Andy Murray se confie sur la fameuse soirée des champions de Wimbledon

Andy Murray, l’illustre tennisman écossais, n’a pas fait dans la dentelle en qualifiant l’une des cérémonies les plus prestigieuses du sport mondial de « zéro ». Le champion, aujourd’hui âgé de 38 ans, évoque avec ironie l’obligation de participer à ce dîner traditionnel des champions à Wimbledon.
Lors d’une récente tournée de spectacles intimes à Glasgow, Édimbourg et Londres, où il partage avec franchise des anecdotes sur sa carrière, il est revenu sur le souvenir peu glorieux de sa première victoire à Wimbledon en 2013. Après avoir dominé en toute maîtrise Novak Djokovic en finale, il espérait célébrer ce moment unique entouré de ses proches.
Mais la réalité l’a rattrapé : le joueur devait assister au dîner des champions organisé à l’hôtel InterContinental Park Lane, situé à 90 minutes du All England Club. Arrivé tard dans la soirée, il raconte avec amusement qu’il n’a même pas pu s’asseoir aux côtés de sa mère, de son père ou de sa future épouse Kim Sears. Pour lui, cette soirée fut « vraiment nulle ».
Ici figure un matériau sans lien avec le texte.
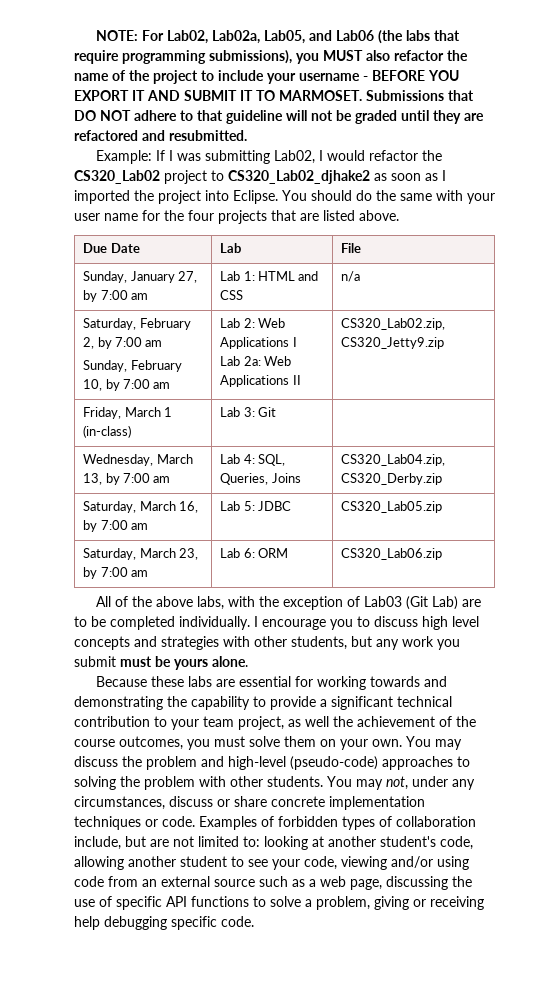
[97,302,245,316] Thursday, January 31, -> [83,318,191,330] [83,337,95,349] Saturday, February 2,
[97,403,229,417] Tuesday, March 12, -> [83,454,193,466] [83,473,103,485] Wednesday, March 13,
Sa mère Judy, évoquant cette période, confie que son fils était épuisé après un match éprouvant et de longues heures passées à répondre aux journalistes. De surcroît, le restaurant réservé aux joueurs était fermé ce jour-là, laissant tout le monde sans rien à se mettre sous la dent. Andy, affamé, a donc dû patienter jusqu’au fameux dîner, où l’atmosphère festive se faisait attendre.

Andy a admis qu’après ce premier succès en Grand Chelem, il n’avait que peu de souvenirs du match lui-même, évoquant surtout un immense soulagement plutôt qu’une vraie satisfaction. Un contraste saisissant avec sa victoire de 2016, où il s’est permis quelques libertés pour décompresser.
Cette fois-là, le Britannique s’est arrêté dans un McDonald’s au volant de son costume noir avant de rejoindre la soirée des champions. Le personnel du fast-food, incrédule, a même eu du mal à croire que le gentleman en tuxedo était bien le célèbre Andy Murray.
L’ex-numéro un mondial a conclu en racontant qu’il avait fini la nuit en boîte de nuit avant de vivre de péripéties assez cocasses dans un taxi qui le ramenait chez lui.
Points à retenir
- Le traditionnel dîner des champions à Wimbledon peut s’avérer être une rude épreuve, même pour les plus grands sportifs.
- Andy Murray, malgré son image soignée, n’hésite pas à casser le mythe en parlant franchement de ses moments de frustration et d’épuisement.
- Le contraste entre la solennité du tournoi et les envies spontanées d’un champion qui préfère un McDo en tuxedo est un rappel que même les stars ont leurs failles.
- Les anecdotes familiales, notamment celles de sa mère Judy, apportent un éclairage chaleureux sur la pression intense subie par les joueurs après une finale mondiale.
- Il paraît qu’une soirée en boîte et un petit accident dans un taxi, c’est le tarif pour décompresser après un troisième titre en Grand Chelem… À chacun sa méthode.
En somme, on découvre ici un Andy Murray loin du cliché parfait, ce qui rappelle que derrière les trophées et les smoking, il y a avant tout un humain fatigué et parfois en quête de normalité. Alors, la prochaine fois que vous verrez un champion au McDo après un match, ne vous étonnez pas : le glamour a parfois sérieusement besoin d’une pause burger-frites. Quant à moi, je me demande bien quel serait mon rituel festif après une victoire… Danser en pyjama ou organiser une partie de pétanque ? À débattre.